DENZ-What is Conduit Hydropower ?

If the water passing through the producing apparatus serves a purpose other than generating electricity, the process is referred to as conduit hydropower. An example of a conduit hydropower installation is any power production equipment mounted on a pipeline or other similar man-made water conveyance system that is used to distribute water for agricultural, municipal, or industrial consumption and not primarily for the generation of electricity.

Conduit hydropower has several uses in water systems, including irrigation, pressure-reduction sites, reservoirs, treatment facilities, and industrial activities. Reduced operating expenses are the key advantage of conduit hydropower for water system operators. Depending on the local electricity price, the power produced by a conduit hydroelectric plant may be sold to the power company for a wholesale price that ranges from $0.04/kWh to $0.20/kWh.

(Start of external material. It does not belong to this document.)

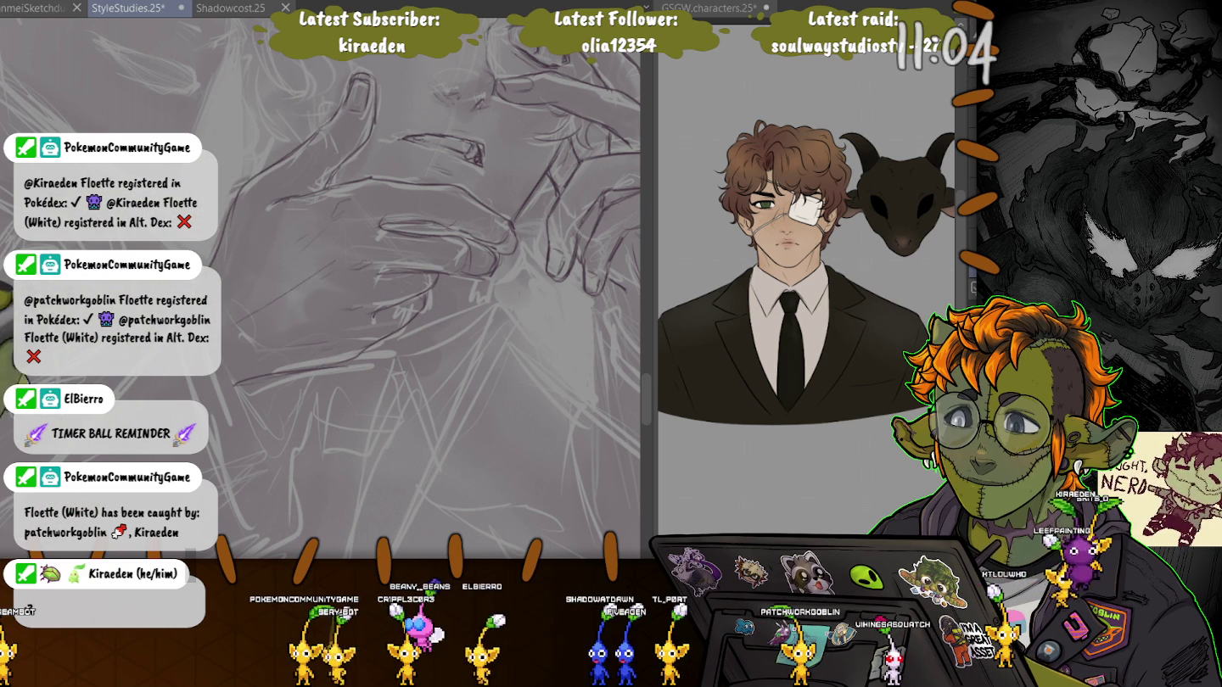
scroll(417, 289, up, 3)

Power can be 'net metered' if it is used at a location where a pump or other equipment consumes electricity. This can lower monthly electrical costs as well as demand fees, which lowers overall operating expenses.

Conduit hydropower is a consistent energy source that often follows the same diurnal curve as power demand, balancing the supply and demand on the power grid. In general, electric utilities favor this kind of generating over intermittent ones like solar or wind.

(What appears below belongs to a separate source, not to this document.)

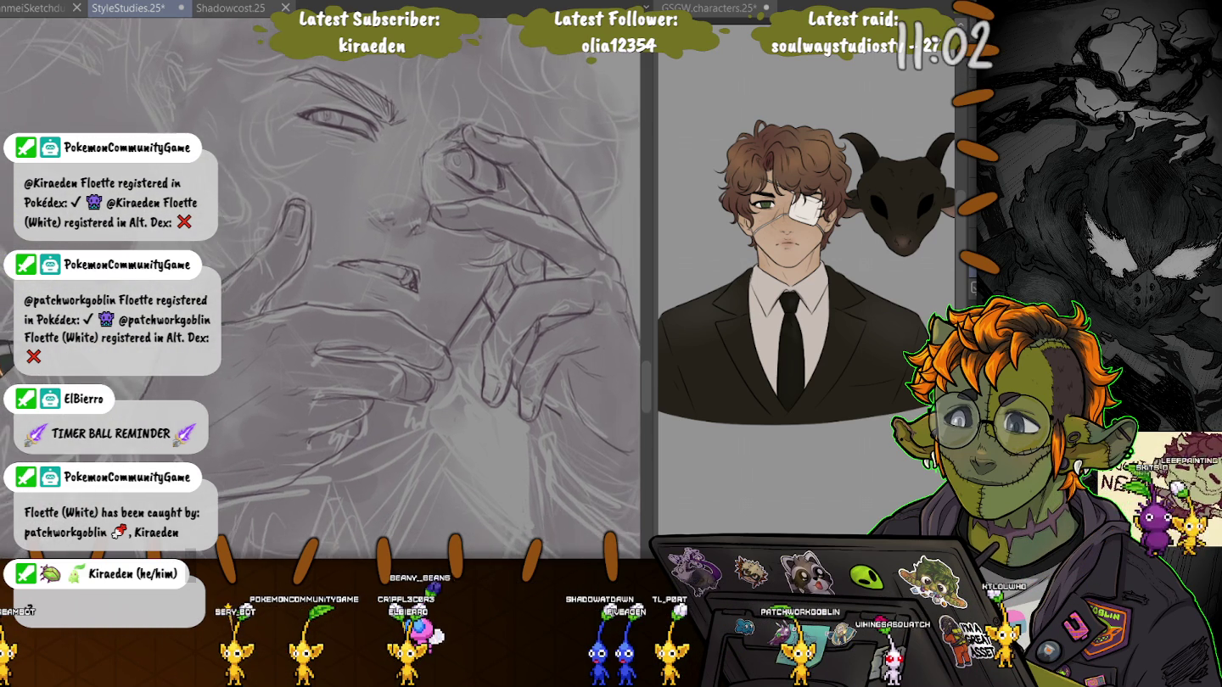
scroll(423, 306, up, 2)
scroll(424, 306, up, 2)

Sites with strong pressure differentials and high continuous flows are appropriate for conduit hydroelectric plants because they will provide the maximum electricity. However, applications involving variable flow, constant flow, and even intermittent flow are frequently equally as cost-effective. Power lines should be close by at the possible location so that they can be connected. Conduit projects don't have to be brand-new installations; they can make use of existing infrastructure to cut installation costs, such as existing vaults, pipe, and valving.

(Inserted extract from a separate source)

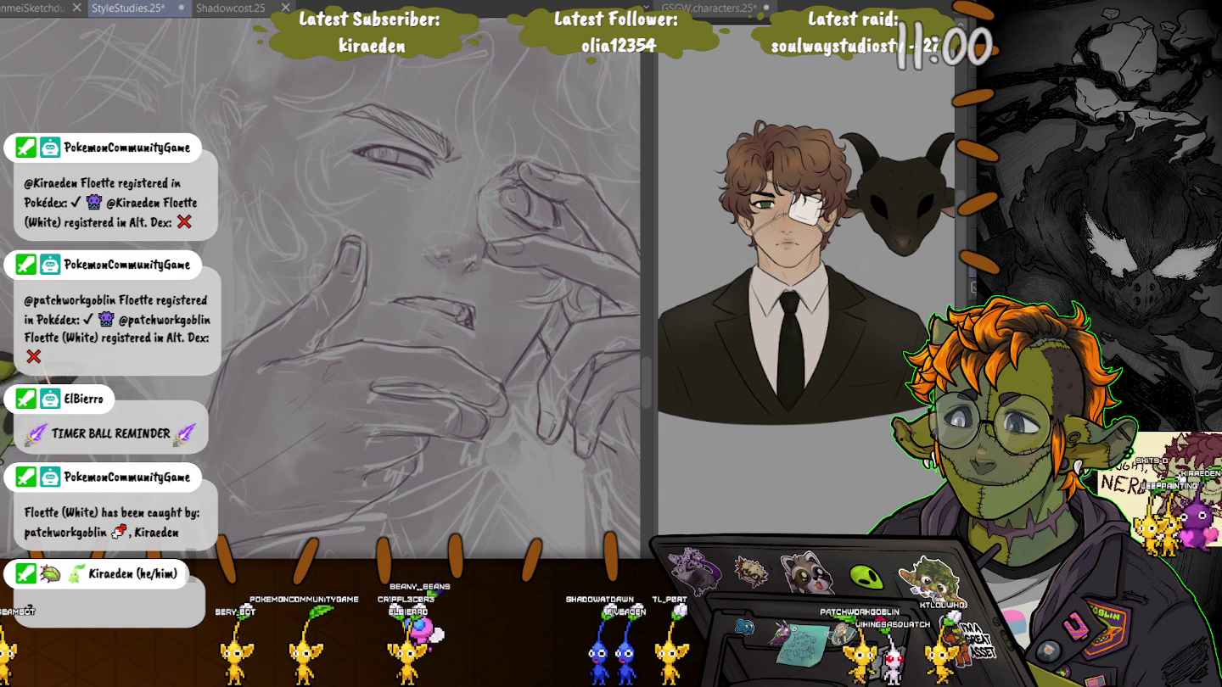
scroll(433, 341, up, 2)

Conduit hydropower projects are set up to be a secondary priority to water supply because water delivery is always the main focus of a water distribution system. The hydro turbine performs similarly to a control valve when generating equipment is paired with a unique control system. Among other modes of operation, pressure lowering, pressure maintenance, level control, and flow control are possible. The hydro turbine's architecture is comparable to that of a control valve in that it depends on the water system for proper operation. Before building and installing a conduit hydroelectric system, an experienced hydropower company like DENZ Water Technologies would take care to carefully comprehend water system functions.

A standard control valve, whether new or old, is plumbed parallel to a hydroelectric system. The DENZ turbine bypass valve is this parallel valve. Water distribution can go on without interruption even if the turbine is down for maintenance or an emergency. On the high-pressure side of the hydro turbine, an automatic fail-safe valve is typically placed to serve as the turbine shutoff valve. In the event of a power loss or other emergency, the turbine shutdown valve enables the generating equipment to be safely turned down. During startup and shutdown, the turbine control system automatically and flawlessly switches the water flow from the hydro turbine to the DENZ bypass control valve and back.

Applications for each type of turbine are suitable for achieving peak performance. An impulse turbine called a Pelton turbine requires that water be released at atmospheric pressure. A below-grade reservoir with an open discharge could be one of the applications for a Pelton turbine. Reaction-type turbines can pressurize the discharge. For water distribution systems at pressure-reducing sites, such as when the discharge is pressurized, reaction turbines are a better option.

There is specialized conduit hydroelectric equipment on the market that is intended to maximize power production from water systems. Although there are fixed-flow turbines, they typically have a fixed rate of flow and operate at a single design point in an on-off configuration. Due to their better efficiencies over a wider flow range, variable flow turbines can often recover more energy than a fixed-flow turbine. In order to minimize the equipment footprint and installation costs, variable flow turbines are also available with vertical shaft orientations and in-line flanges. The upkeep of the hydroelectric machinery is comparable to that of a pump, which is something that the staff of the water system is used to.